Reverse typesetting: reflowing page layouts where you don't have knowledge of th...

perihelions · 2025-04-28T20:59:26 1745873966

Err, here's a visual explanation of what I mean by this, from my REPL:

https://ibb.co/album/MDw79y?sort=name_asc

(The source example is from David Tong's physics lectures notes, that were featured on HN last week — https://news.ycombinator.com/item?id=43763223 )

Foreignborn · 2025-04-28T08:08:49 1745827729

i don’t quite understand, what makes it reverse typesetting?

my understanding is your typesetting books for responsive eink readers.

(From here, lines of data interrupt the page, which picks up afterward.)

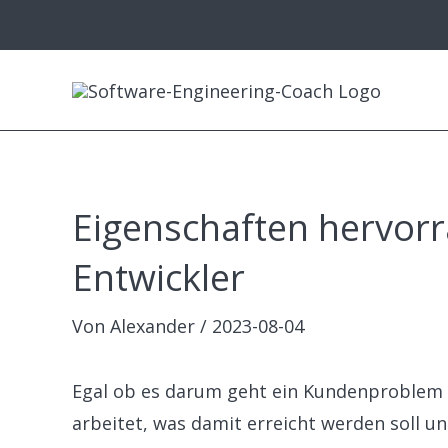
Zum
Inhalt
springen
Eigenschaften hervor
Entwickler
Von
Alexander
/
2023-08-04
Egal ob es darum geht ein Kundenproblem z
arbeitet, was damit erreicht werden soll u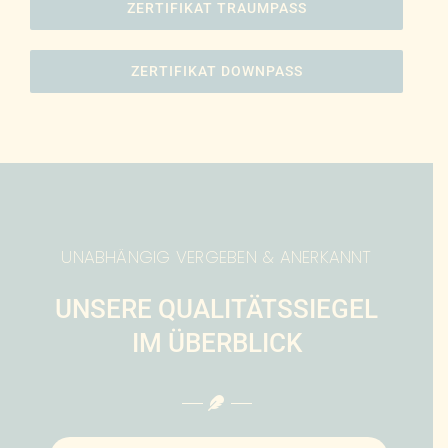
ZERTIFIKAT TRAUMPASS
ZERTIFIKAT DOWNPASS
UNABHÄNGIG VERGEBEN & ANERKANNT
UNSERE QUALITÄTSSIEGEL
IM ÜBERBLICK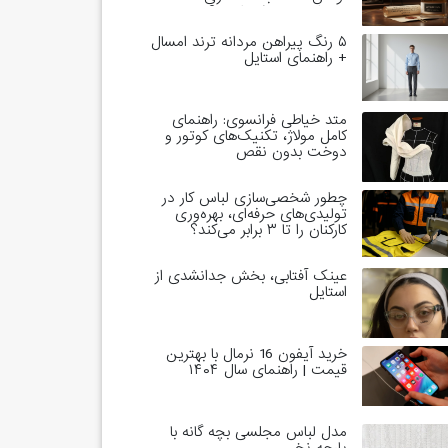
خاندان‌های حاکم است؟
۵ رنگ پیراهن مردانه ترند امسال
+ راهنمای استایل
متد خیاطی فرانسوی: راهنمای
کامل مولاژ، تکنیک‌های کوتور و
دوخت بدون نقص
چطور شخصی‌سازی لباس کار در
تولیدی‌های حرفه‌ای، بهره‌وری
کارکنان را تا ۳ برابر می‌کند؟
عینک آفتابی، بخش جدانشدی از
استایل
خرید آیفون 16 نرمال با بهترین
قیمت | راهنمای سال ۱۴۰۴
مدل لباس مجلسی بچه گانه با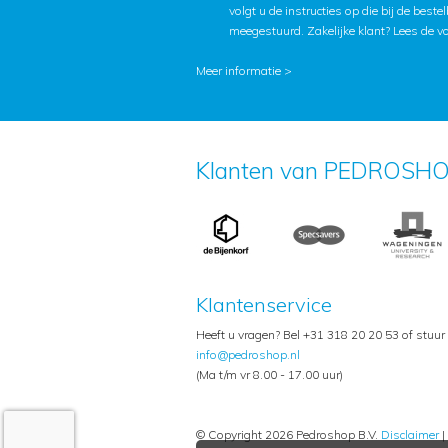
volgt u de instructies op die bij de beste
meegestuurd. Zakelijke klant?
Lees de v
Meer informatie >
Klanten van PEDROSHO
Klantenservice
Heeft u vragen? Bel +31 318 20 20 53 of stuur
info@pedroshop.nl
(Ma t/m vr 8.00 - 17.00 uur)
© Copyright 2026 Pedroshop B.V.
Disclaimer
|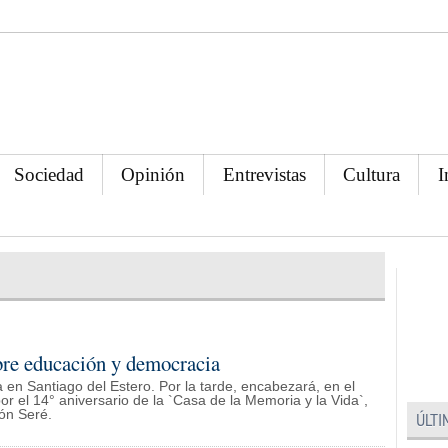
Sociedad
Opinión
Entrevistas
Cultura
I
obre educación y democracia
 en Santiago del Estero. Por la tarde, encabezará, en el
r el 14° aniversario de la `Casa de la Memoria y la Vida`,
ón Seré.
ÚLTI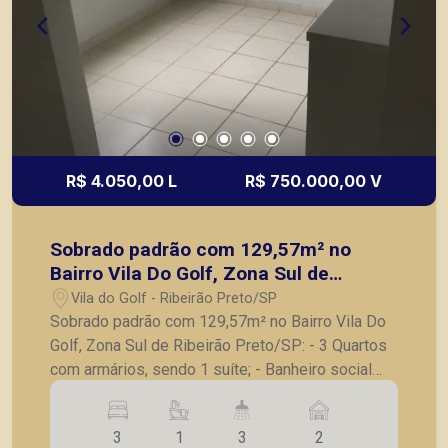
R$ 4.050,00 L
R$ 750.000,00 V
Sobrado padrão com 129,57m² no
Bairro Vila Do Golf, Zona Sul de
Ribeirão Preto/SP:
Vila do Golf - Ribeirão Preto/SP
Sobrado padrão com 129,57m² no Bairro Vila Do
Golf, Zona Sul de Ribeirão Preto/SP: - 3 Quartos
com armários, sendo 1 suíte; - Banheiro social
completo; - Sala para 3 ambientes; - Cozinha com
armários planejados; - Lavanderia; - Varanda
3
1
3
2
gourmet com churrasqueira; - Piso frio; - 2 vagas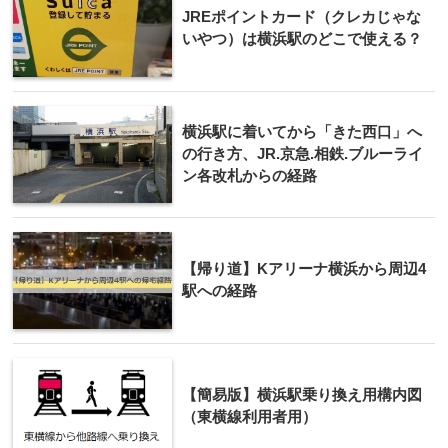
JREポイントカード（クレカじゃな
いやつ）は横浜駅のどこで使える？
横浜駅に着いてから「きた西口」へ
の行き方、JR.京急.相鉄.ブルーライ
ン各改札からの経路
【帰り道】Kアリーナ横浜から周辺4
駅への経路
【簡易版】横浜駅乗り換え用構内図
（東横線利用者用）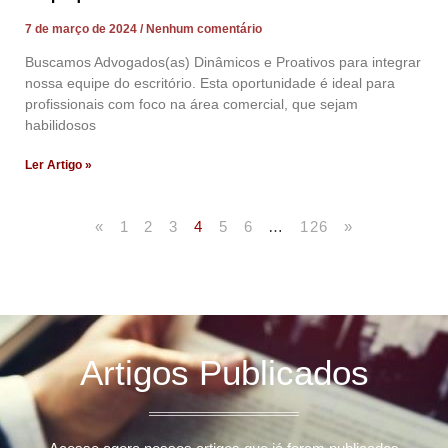
7 de março de 2024
Nenhum comentário
Buscamos Advogados(as) Dinâmicos e Proativos para integrar
nossa equipe do escritório. Esta oportunidade é ideal para
profissionais com foco na área comercial, que sejam
habilidosos
Ler Artigo »
«
1
2
3
4
5
6
…
126
»
Artigos Publicados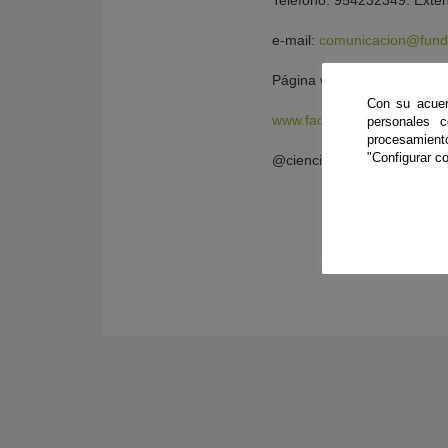
Teléfono: 954232349. Exte
e-mail:
comunicacion@fund
Página web:
www.fundacion
Con su acuer
www.facebook.com/cienciad
personales 
procesamien
"Configurar co
@cienciadirecta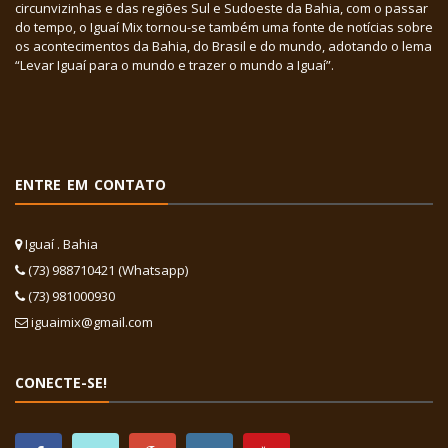
circunvizinhas e das regiões Sul e Sudoeste da Bahia, com o passar
do tempo, o Iguaí Mix tornou-se também uma fonte de notícias sobre
os acontecimentos da Bahia, do Brasil e do mundo, adotando o lema
“Levar Iguaí para o mundo e trazer o mundo a Iguaí”.
ENTRE EM CONTATO
Iguaí . Bahia
(73) 988710421 (Whatsapp)
(73) 981000930
iguaimix@gmail.com
CONECTE-SE!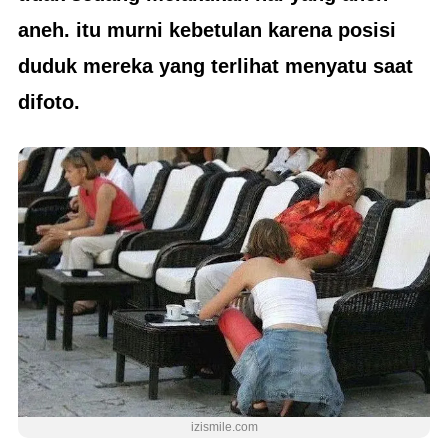
aneh. itu murni kebetulan karena posisi
duduk mereka yang terlihat menyatu saat
difoto.
izismile.com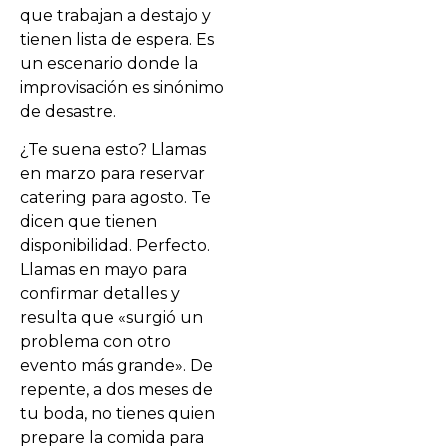
que trabajan a destajo y
tienen lista de espera. Es
un escenario donde la
improvisación es sinónimo
de desastre.
¿Te suena esto? Llamas
en marzo para reservar
catering para agosto. Te
dicen que tienen
disponibilidad. Perfecto.
Llamas en mayo para
confirmar detalles y
resulta que «surgió un
problema con otro
evento más grande». De
repente, a dos meses de
tu boda, no tienes quien
prepare la comida para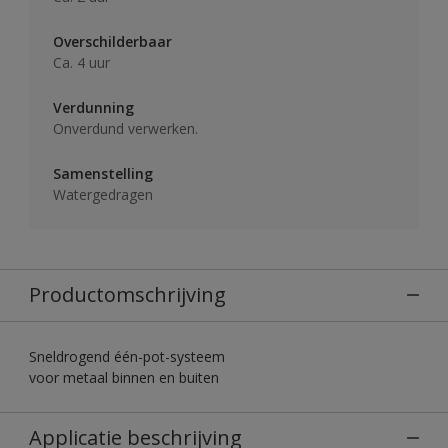
Overschilderbaar
Ca. 4 uur
Verdunning
Onverdund verwerken.
Samenstelling
Watergedragen
Productomschrijving
Sneldrogend één-pot-systeem
voor metaal binnen en buiten
Applicatie beschrijving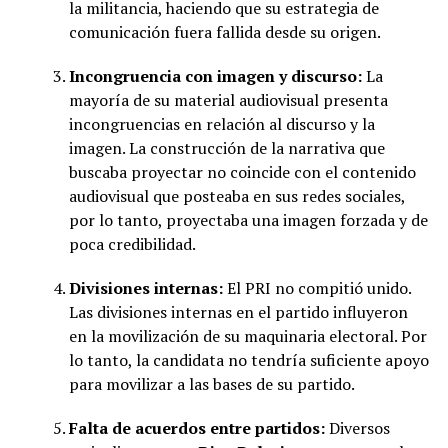
la militancia, haciendo que su estrategia de
comunicación fuera fallida desde su origen.
Incongruencia con imagen y discurso:
La
mayoría de su material audiovisual presenta
incongruencias en relación al discurso y la
imagen. La construcción de la narrativa que
buscaba proyectar no coincide con el contenido
audiovisual que posteaba en sus redes sociales,
por lo tanto, proyectaba una imagen forzada y de
poca credibilidad.
Divisiones internas:
El PRI no compitió unido.
Las divisiones internas en el partido influyeron
en la movilización de su maquinaria electoral. Por
lo tanto, la candidata no tendría suficiente apoyo
para movilizar a las bases de su partido.
Falta de acuerdos entre partidos:
Diversos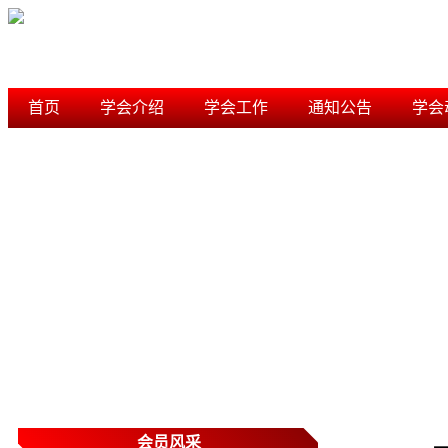
首页
学会介绍
学会工作
通知公告
学会
学术研究
信用档案
内蒙古风景园林学会
会员风采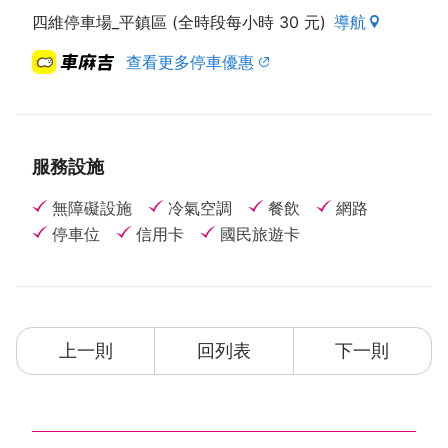
四維停車場_平鎮區 (全時段每小時 30 元)
導航
查看更多停車優惠
服務設施
無障礙設施
冷氣空調
餐飲
網路
停車位
信用卡
國民旅遊卡
上一則
回列表
下一則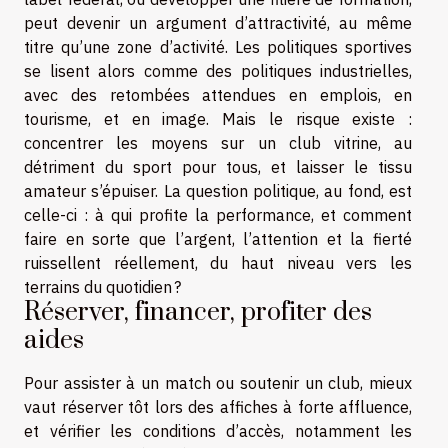
peut devenir un argument d’attractivité, au même
titre qu’une zone d’activité. Les politiques sportives
se lisent alors comme des politiques industrielles,
avec des retombées attendues en emplois, en
tourisme, et en image. Mais le risque existe :
concentrer les moyens sur un club vitrine, au
détriment du sport pour tous, et laisser le tissu
amateur s’épuiser. La question politique, au fond, est
celle-ci : à qui profite la performance, et comment
faire en sorte que l’argent, l’attention et la fierté
ruissellent réellement, du haut niveau vers les
terrains du quotidien ?
Réserver, financer, profiter des
aides
Pour assister à un match ou soutenir un club, mieux
vaut réserver tôt lors des affiches à forte affluence,
et vérifier les conditions d’accès, notamment les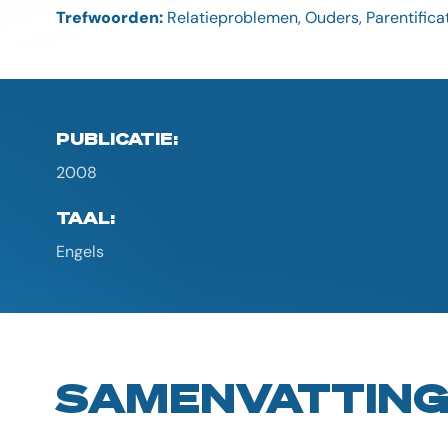
Trefwoorden:
Relatieproblemen, Ouders, Parentificat
PUBLICATIE:
2008
TAAL:
Engels
SAMENVATTIN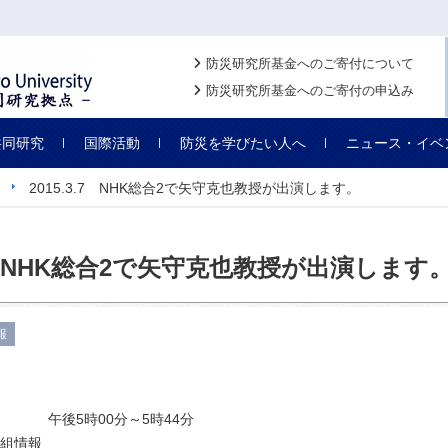
防災研究所基金へのご寄付について
防災研究所基金へのご寄付の申込み
共同研究
国際活動
防災を学びたい人へ
ニュース・イベ
2015.3.7 NHK総合2で矢守克也教授が出演します。
3.7 NHK総合2で矢守克也教授が出演します
報
土） 午後5時00分～5時44分
組情報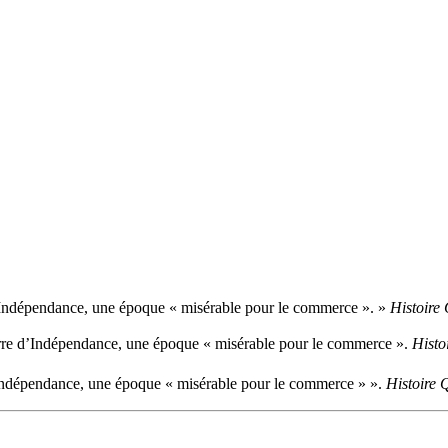
’Indépendance, une époque « misérable pour le commerce ». »
Histoire
rre d’Indépendance, une époque « misérable pour le commerce ».
Histo
Indépendance, une époque « misérable pour le commerce » ».
Histoire 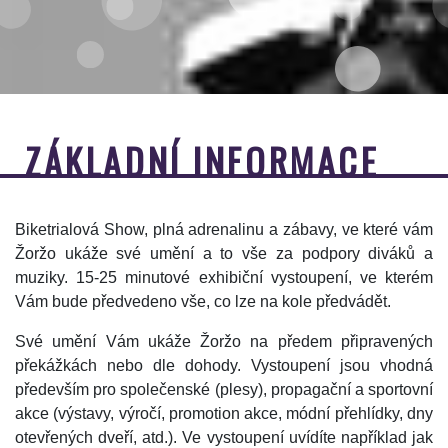
ZÁKLADNÍ INFORMACE
Biketrialová Show, plná adrenalinu a zábavy, ve které vám
Žoržo ukáže své umění a to vše za podpory diváků a
muziky. 15-25 minutové exhibiční vystoupení, ve kterém
Vám bude předvedeno vše, co lze na kole předvádět.
Své umění Vám ukáže Žoržo na předem připravených
překážkách nebo dle dohody. Vystoupení jsou vhodná
především pro společenské (plesy), propagační a sportovní
akce (výstavy, výročí, promotion akce, módní přehlídky, dny
otevřených dveří, atd.). Ve vystoupení uvídíte například jak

perihelions · 2025-04-28T08:23:27 1745828607

You're inferring the structure of the document from the printed result. If typesetting takes a set of layout directives and outputs a page, this is taking a finished page and guessing what layout directives could create it. Then you can take that inferred structure and reflow the page in a new layout.

froh · 2025-04-28T08:39:12 1745829552

so like ocr but not recognizing characters and words but recognizing the layouted structure and transforming it into content markup and layout markup?

perihelions · 2025-04-28T08:47:07 1745830027

That's a way to view it!

The reason I'm not falling back on OCR is because the general case is full of things, like math equations and inset graphics/diagrams, that can't be OCR'd. The only robust way to deal with those is to treat them as graphical atoms: "this bounding box can be moved around, but should not be split up into pieces".